I have experienced an entirely new view of small business after starting the dive business.  Not only do I have personal contact with each customer genuinely parting with their hard earned money to buy my services, but I operate in a small community where I know my vendors very well. Most I would call friends. They are fuel dock operators, diesel mechanics, other dive shops, boat yard owners, and hardware stores. They are the local restaurants and hotels where my customers frequent.  I often joke that no one in Carteret County really makes any real money; we just pass it around between us.  It is very personal. That is the way the free market works, everyone adds their specific value to the economy and everyone benefits as goods and services are distributed.

No one in our stalled economy understands the impact more than small businesses operating in small communities. When the money flow starts to slow, the economy starts to get stagnant.  In economics class that made sense to me in theory, except when the professor started writing a bunch of formulas on the black board that included letters and numbers. He sort of lost me there. Theory aside, witnessing the practical nature of small business people trying to survive in these bleak economic times puts a real prospective on the situation.

When money is slow to move, people are slow to pay their bills. I can’t pay my bills if people are not paying my invoices. When I can’t pay my bills, the people I owe can’t pay theirs and so on and so on.  Never has that been so real to me being a member of a small business community. Somehow it is so much more real when you know all the members. When someone doesn’t pay their phone bill, the company cuts off the service. It is just numbers to them, it is not personal.  They only pretend it is personal when you try to cancel an account in good standing, then they do everything they can to keep the account active. But is difficult when it is your friend you owe money that you can’t pay, and even harder when it is a friend that owes you.
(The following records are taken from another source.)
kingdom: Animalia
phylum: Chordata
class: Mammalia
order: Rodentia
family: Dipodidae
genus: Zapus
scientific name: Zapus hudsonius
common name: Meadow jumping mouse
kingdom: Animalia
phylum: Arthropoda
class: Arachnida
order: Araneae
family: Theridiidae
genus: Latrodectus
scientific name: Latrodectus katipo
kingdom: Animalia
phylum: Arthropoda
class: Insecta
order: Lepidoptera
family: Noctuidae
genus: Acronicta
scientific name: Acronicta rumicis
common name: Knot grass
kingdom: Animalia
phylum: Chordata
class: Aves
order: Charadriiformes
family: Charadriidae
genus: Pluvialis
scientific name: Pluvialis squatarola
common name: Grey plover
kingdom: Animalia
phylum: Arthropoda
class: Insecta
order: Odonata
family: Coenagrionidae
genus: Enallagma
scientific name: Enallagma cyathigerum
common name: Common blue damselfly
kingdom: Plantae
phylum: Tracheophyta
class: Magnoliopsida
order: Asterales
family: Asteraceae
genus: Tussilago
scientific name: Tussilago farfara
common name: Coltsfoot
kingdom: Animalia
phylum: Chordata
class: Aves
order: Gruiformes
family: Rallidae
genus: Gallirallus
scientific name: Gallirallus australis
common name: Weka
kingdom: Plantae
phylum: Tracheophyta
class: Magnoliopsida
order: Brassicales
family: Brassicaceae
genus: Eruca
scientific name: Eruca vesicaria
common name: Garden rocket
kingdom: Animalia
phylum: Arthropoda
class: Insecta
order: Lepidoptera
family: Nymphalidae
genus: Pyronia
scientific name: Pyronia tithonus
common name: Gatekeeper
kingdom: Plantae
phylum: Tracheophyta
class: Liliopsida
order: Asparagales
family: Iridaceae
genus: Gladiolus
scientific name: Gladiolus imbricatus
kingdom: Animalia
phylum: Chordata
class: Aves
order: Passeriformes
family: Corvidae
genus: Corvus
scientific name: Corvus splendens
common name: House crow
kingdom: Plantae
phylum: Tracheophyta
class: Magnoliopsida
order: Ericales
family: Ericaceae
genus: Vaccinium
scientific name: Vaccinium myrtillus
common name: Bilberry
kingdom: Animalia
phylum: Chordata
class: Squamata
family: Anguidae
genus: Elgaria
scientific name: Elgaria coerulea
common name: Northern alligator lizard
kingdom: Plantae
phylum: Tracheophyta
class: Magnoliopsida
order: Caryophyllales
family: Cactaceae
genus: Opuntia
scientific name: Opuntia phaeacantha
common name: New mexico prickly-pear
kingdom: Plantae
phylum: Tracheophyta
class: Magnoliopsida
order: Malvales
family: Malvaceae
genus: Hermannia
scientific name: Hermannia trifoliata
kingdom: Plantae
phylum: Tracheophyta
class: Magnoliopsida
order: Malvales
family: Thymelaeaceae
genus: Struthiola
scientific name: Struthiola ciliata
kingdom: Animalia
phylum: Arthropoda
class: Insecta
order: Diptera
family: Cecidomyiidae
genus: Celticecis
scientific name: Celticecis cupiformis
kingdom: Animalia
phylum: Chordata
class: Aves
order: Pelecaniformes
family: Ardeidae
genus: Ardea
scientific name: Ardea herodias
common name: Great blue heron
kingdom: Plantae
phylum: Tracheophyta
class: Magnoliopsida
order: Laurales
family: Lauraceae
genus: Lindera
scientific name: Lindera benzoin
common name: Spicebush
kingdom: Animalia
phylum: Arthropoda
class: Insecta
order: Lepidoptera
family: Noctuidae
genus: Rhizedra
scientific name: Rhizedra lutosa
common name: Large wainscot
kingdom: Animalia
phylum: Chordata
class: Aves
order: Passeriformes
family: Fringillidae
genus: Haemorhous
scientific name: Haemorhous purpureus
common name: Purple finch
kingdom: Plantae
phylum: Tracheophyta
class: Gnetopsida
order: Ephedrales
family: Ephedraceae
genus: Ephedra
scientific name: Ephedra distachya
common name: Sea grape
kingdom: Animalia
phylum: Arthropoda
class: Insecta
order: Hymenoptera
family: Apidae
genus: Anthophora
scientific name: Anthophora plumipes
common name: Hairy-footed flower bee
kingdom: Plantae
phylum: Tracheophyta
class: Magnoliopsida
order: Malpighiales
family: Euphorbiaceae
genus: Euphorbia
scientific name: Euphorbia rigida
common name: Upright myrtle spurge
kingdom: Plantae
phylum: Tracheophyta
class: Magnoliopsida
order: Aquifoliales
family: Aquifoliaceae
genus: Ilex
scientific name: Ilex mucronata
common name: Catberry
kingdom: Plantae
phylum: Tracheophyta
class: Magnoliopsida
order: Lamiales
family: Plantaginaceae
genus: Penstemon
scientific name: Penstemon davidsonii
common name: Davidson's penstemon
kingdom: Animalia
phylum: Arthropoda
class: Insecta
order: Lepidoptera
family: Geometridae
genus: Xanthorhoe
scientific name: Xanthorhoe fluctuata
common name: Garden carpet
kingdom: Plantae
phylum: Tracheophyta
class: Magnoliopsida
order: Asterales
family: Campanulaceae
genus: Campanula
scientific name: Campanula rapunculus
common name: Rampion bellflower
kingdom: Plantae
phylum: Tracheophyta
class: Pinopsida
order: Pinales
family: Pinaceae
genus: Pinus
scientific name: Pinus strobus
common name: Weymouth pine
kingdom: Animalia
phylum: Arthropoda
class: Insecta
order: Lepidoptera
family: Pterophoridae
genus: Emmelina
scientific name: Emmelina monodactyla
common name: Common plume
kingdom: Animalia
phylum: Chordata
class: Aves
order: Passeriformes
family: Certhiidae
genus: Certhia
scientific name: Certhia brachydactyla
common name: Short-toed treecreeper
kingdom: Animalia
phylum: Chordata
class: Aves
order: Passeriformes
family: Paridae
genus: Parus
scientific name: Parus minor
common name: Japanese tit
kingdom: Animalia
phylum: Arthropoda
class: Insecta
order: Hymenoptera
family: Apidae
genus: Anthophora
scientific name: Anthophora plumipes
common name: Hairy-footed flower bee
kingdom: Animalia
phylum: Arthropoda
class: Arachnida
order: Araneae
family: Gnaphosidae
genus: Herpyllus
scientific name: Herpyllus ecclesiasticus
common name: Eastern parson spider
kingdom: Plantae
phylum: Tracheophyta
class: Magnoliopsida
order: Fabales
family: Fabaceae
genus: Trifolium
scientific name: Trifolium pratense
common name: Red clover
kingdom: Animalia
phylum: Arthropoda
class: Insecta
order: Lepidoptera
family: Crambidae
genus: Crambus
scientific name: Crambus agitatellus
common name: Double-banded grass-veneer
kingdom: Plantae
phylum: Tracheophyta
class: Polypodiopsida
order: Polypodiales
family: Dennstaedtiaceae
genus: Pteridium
It is a domino effect and it is real, and personal. I am not going to elaborate on my political views, but I get really frustrated when the people in government and large businesses detach themselves from the fact that this “super recession” is having a dramatic impact on the lives of real people in real communities.  I do know the recovery will be from the bottom up, as the people who have suffered the most will pull themselves back up and dust off and continue on. But mark my words: someone from high above on the hill will take credit for it.